-------- Records supplied --------
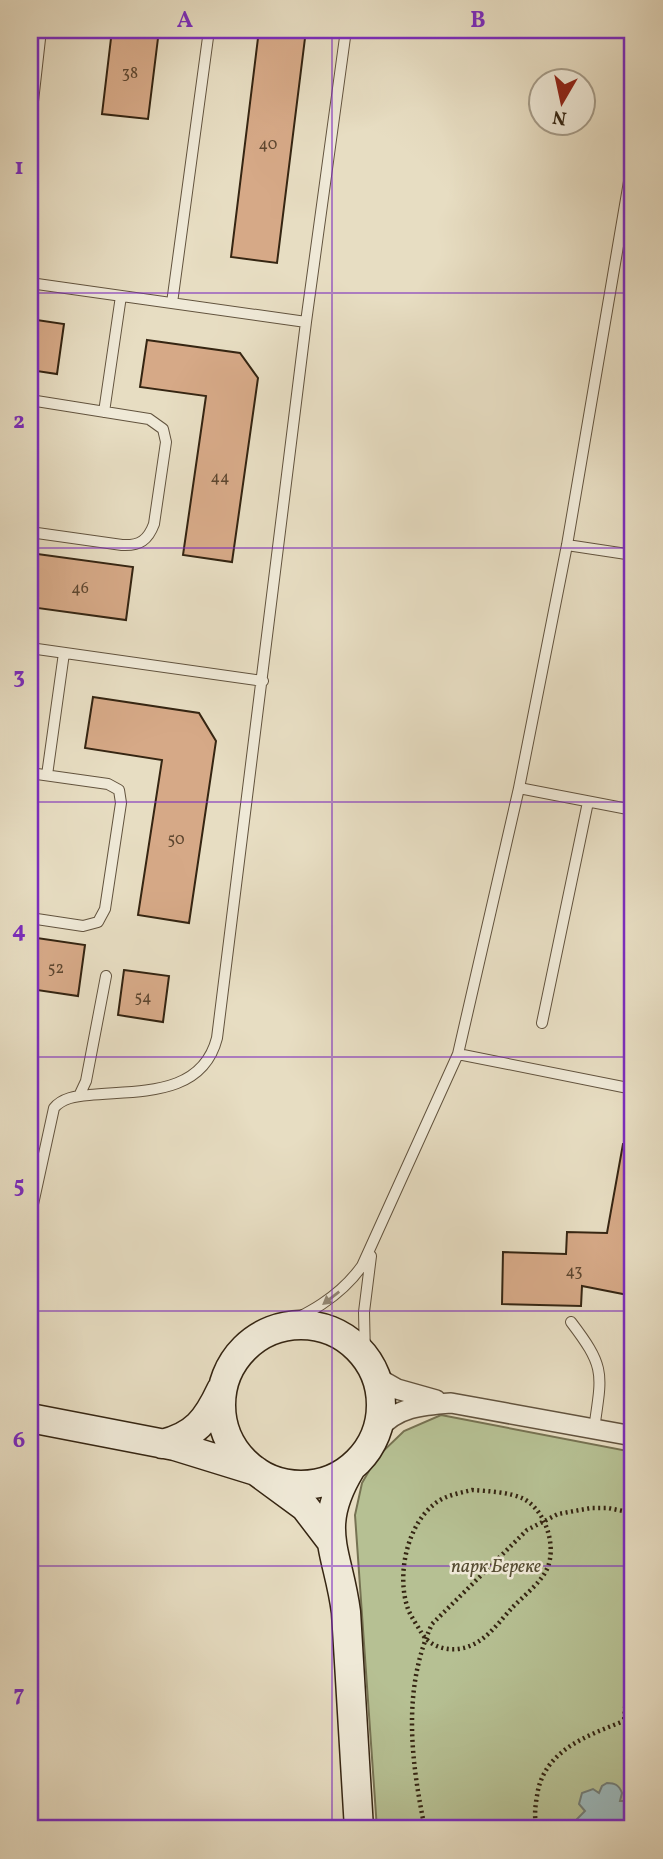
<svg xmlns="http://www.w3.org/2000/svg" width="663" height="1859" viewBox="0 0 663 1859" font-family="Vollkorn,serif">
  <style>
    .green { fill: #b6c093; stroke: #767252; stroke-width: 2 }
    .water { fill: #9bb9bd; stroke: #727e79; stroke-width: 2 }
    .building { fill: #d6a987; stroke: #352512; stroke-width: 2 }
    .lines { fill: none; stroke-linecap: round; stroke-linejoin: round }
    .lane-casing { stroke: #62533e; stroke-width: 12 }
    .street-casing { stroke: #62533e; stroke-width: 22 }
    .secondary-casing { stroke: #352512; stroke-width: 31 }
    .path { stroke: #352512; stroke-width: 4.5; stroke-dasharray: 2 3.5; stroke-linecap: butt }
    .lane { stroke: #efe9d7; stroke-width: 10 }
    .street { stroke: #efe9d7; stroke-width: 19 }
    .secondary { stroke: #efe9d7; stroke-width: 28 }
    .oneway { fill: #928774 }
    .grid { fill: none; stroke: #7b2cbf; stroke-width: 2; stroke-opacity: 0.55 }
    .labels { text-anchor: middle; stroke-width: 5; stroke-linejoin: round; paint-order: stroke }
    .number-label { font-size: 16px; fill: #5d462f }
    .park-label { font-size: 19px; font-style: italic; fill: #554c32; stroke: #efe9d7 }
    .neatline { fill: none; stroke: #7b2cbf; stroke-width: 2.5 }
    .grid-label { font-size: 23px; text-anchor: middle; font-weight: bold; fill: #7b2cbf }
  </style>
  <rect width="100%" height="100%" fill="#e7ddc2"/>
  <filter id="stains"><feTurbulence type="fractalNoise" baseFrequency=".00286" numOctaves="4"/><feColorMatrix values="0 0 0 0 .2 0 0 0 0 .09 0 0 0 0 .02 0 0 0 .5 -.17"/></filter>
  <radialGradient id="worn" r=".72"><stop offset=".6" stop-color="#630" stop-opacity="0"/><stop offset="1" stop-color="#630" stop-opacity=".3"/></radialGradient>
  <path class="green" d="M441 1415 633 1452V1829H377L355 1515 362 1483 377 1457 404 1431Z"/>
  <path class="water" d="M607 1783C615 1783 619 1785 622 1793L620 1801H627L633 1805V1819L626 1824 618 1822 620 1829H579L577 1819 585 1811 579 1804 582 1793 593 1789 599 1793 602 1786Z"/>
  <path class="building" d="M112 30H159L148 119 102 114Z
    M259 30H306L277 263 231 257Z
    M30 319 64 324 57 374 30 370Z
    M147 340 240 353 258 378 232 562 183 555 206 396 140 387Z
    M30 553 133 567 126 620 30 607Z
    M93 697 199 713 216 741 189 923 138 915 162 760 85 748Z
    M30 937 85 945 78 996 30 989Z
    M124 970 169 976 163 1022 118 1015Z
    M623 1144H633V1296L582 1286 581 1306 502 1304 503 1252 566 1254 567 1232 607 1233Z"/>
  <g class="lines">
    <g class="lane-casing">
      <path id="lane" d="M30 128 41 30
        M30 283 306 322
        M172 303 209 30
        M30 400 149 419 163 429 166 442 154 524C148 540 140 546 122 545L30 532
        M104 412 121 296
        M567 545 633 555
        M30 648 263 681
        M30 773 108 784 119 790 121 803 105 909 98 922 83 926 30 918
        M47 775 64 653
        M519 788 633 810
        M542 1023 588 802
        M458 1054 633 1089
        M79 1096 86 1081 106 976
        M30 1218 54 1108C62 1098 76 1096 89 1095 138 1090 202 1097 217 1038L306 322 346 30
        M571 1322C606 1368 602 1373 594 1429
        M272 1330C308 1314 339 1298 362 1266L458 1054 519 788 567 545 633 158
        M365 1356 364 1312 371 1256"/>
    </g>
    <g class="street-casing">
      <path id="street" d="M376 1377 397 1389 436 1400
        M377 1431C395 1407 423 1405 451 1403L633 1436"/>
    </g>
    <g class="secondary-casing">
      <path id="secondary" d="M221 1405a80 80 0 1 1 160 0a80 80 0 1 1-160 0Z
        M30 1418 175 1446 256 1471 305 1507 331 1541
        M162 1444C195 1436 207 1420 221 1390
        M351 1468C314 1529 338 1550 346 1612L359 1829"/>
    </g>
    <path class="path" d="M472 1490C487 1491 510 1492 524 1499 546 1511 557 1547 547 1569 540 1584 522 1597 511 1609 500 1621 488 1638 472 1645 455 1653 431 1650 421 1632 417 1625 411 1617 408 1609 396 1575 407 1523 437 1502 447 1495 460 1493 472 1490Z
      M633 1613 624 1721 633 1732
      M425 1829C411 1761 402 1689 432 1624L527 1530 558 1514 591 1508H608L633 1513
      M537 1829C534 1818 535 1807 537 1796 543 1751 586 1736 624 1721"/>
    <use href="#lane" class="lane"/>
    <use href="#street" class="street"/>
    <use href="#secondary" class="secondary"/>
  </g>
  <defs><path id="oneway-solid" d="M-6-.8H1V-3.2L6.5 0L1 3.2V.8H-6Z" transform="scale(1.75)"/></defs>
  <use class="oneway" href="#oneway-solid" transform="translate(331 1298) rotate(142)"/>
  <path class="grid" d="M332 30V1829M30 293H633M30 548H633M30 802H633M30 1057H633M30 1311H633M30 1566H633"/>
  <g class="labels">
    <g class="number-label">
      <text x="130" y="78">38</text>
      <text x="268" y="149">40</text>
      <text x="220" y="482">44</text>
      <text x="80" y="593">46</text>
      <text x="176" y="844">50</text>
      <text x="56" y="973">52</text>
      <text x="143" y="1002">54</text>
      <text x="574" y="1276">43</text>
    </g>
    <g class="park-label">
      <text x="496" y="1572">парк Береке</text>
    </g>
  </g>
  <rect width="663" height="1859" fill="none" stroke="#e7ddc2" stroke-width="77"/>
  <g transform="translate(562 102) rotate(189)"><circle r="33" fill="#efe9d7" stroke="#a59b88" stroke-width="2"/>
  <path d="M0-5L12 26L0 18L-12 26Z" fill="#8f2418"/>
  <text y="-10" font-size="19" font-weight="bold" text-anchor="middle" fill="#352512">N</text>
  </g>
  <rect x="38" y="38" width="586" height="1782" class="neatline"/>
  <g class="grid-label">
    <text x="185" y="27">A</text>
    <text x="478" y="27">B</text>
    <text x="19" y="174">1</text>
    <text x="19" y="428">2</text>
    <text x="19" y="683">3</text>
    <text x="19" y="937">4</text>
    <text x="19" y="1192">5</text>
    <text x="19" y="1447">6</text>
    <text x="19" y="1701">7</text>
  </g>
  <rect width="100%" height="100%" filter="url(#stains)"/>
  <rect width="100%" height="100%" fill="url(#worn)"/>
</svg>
--------
### Assignment
Leaving out the pictures, repeat the data above exactly.

### Answer below
<svg xmlns="http://www.w3.org/2000/svg" width="663" height="1859" viewBox="0 0 663 1859" font-family="Vollkorn,serif">
  <style>
    .green { fill: #b6c093; stroke: #767252; stroke-width: 2 }
    .water { fill: #9bb9bd; stroke: #727e79; stroke-width: 2 }
    .building { fill: #d6a987; stroke: #352512; stroke-width: 2 }
    .lines { fill: none; stroke-linecap: round; stroke-linejoin: round }
    .lane-casing { stroke: #62533e; stroke-width: 12 }
    .street-casing { stroke: #62533e; stroke-width: 22 }
    .secondary-casing { stroke: #352512; stroke-width: 31 }
    .path { stroke: #352512; stroke-width: 4.5; stroke-dasharray: 2 3.5; stroke-linecap: butt }
    .lane { stroke: #efe9d7; stroke-width: 10 }
    .street { stroke: #efe9d7; stroke-width: 19 }
    .secondary { stroke: #efe9d7; stroke-width: 28 }
    .oneway { fill: #928774 }
    .grid { fill: none; stroke: #7b2cbf; stroke-width: 2; stroke-opacity: 0.55 }
    .labels { text-anchor: middle; stroke-width: 5; stroke-linejoin: round; paint-order: stroke }
    .number-label { font-size: 16px; fill: #5d462f }
    .park-label { font-size: 19px; font-style: italic; fill: #554c32; stroke: #efe9d7 }
    .neatline { fill: none; stroke: #7b2cbf; stroke-width: 2.5 }
    .grid-label { font-size: 23px; text-anchor: middle; font-weight: bold; fill: #7b2cbf }
  </style>
  <rect width="100%" height="100%" fill="#e7ddc2"/>
  <filter id="stains"><feTurbulence type="fractalNoise" baseFrequency=".00286" numOctaves="4"/><feColorMatrix values="0 0 0 0 .2 0 0 0 0 .09 0 0 0 0 .02 0 0 0 .5 -.17"/></filter>
  <radialGradient id="worn" r=".72"><stop offset=".6" stop-color="#630" stop-opacity="0"/><stop offset="1" stop-color="#630" stop-opacity=".3"/></radialGradient>
  <path class="green" d="M441 1415 633 1452V1829H377L355 1515 362 1483 377 1457 404 1431Z"/>
  <path class="water" d="M607 1783C615 1783 619 1785 622 1793L620 1801H627L633 1805V1819L626 1824 618 1822 620 1829H579L577 1819 585 1811 579 1804 582 1793 593 1789 599 1793 602 1786Z"/>
  <path class="building" d="M112 30H159L148 119 102 114Z
    M259 30H306L277 263 231 257Z
    M30 319 64 324 57 374 30 370Z
    M147 340 240 353 258 378 232 562 183 555 206 396 140 387Z
    M30 553 133 567 126 620 30 607Z
    M93 697 199 713 216 741 189 923 138 915 162 760 85 748Z
    M30 937 85 945 78 996 30 989Z
    M124 970 169 976 163 1022 118 1015Z
    M623 1144H633V1296L582 1286 581 1306 502 1304 503 1252 566 1254 567 1232 607 1233Z"/>
  <g class="lines">
    <g class="lane-casing">
      <path id="lane" d="M30 128 41 30
        M30 283 306 322
        M172 303 209 30
        M30 400 149 419 163 429 166 442 154 524C148 540 140 546 122 545L30 532
        M104 412 121 296
        M567 545 633 555
        M30 648 263 681
        M30 773 108 784 119 790 121 803 105 909 98 922 83 926 30 918
        M47 775 64 653
        M519 788 633 810
        M542 1023 588 802
        M458 1054 633 1089
        M79 1096 86 1081 106 976
        M30 1218 54 1108C62 1098 76 1096 89 1095 138 1090 202 1097 217 1038L306 322 346 30
        M571 1322C606 1368 602 1373 594 1429
        M272 1330C308 1314 339 1298 362 1266L458 1054 519 788 567 545 633 158
        M365 1356 364 1312 371 1256"/>
    </g>
    <g class="street-casing">
      <path id="street" d="M376 1377 397 1389 436 1400
        M377 1431C395 1407 423 1405 451 1403L633 1436"/>
    </g>
    <g class="secondary-casing">
      <path id="secondary" d="M221 1405a80 80 0 1 1 160 0a80 80 0 1 1-160 0Z
        M30 1418 175 1446 256 1471 305 1507 331 1541
        M162 1444C195 1436 207 1420 221 1390
        M351 1468C314 1529 338 1550 346 1612L359 1829"/>
    </g>
    <path class="path" d="M472 1490C487 1491 510 1492 524 1499 546 1511 557 1547 547 1569 540 1584 522 1597 511 1609 500 1621 488 1638 472 1645 455 1653 431 1650 421 1632 417 1625 411 1617 408 1609 396 1575 407 1523 437 1502 447 1495 460 1493 472 1490Z
      M633 1613 624 1721 633 1732
      M425 1829C411 1761 402 1689 432 1624L527 1530 558 1514 591 1508H608L633 1513
      M537 1829C534 1818 535 1807 537 1796 543 1751 586 1736 624 1721"/>
    <use href="#lane" class="lane"/>
    <use href="#street" class="street"/>
    <use href="#secondary" class="secondary"/>
  </g>
  <defs><path id="oneway-solid" d="M-6-.8H1V-3.2L6.5 0L1 3.2V.8H-6Z" transform="scale(1.75)"/></defs>
  <use class="oneway" href="#oneway-solid" transform="translate(331 1298) rotate(142)"/>
  <path class="grid" d="M332 30V1829M30 293H633M30 548H633M30 802H633M30 1057H633M30 1311H633M30 1566H633"/>
  <g class="labels">
    <g class="number-label">
      <text x="130" y="78">38</text>
      <text x="268" y="149">40</text>
      <text x="220" y="482">44</text>
      <text x="80" y="593">46</text>
      <text x="176" y="844">50</text>
      <text x="56" y="973">52</text>
      <text x="143" y="1002">54</text>
      <text x="574" y="1276">43</text>
    </g>
    <g class="park-label">
      <text x="496" y="1572">парк Береке</text>
    </g>
  </g>
  <rect width="663" height="1859" fill="none" stroke="#e7ddc2" stroke-width="77"/>
  <g transform="translate(562 102) rotate(189)"><circle r="33" fill="#efe9d7" stroke="#a59b88" stroke-width="2"/>
  <path d="M0-5L12 26L0 18L-12 26Z" fill="#8f2418"/>
  <text y="-10" font-size="19" font-weight="bold" text-anchor="middle" fill="#352512">N</text>
  </g>
  <rect x="38" y="38" width="586" height="1782" class="neatline"/>
  <g class="grid-label">
    <text x="185" y="27">A</text>
    <text x="478" y="27">B</text>
    <text x="19" y="174">1</text>
    <text x="19" y="428">2</text>
    <text x="19" y="683">3</text>
    <text x="19" y="937">4</text>
    <text x="19" y="1192">5</text>
    <text x="19" y="1447">6</text>
    <text x="19" y="1701">7</text>
  </g>
  <rect width="100%" height="100%" filter="url(#stains)"/>
  <rect width="100%" height="100%" fill="url(#worn)"/>
</svg>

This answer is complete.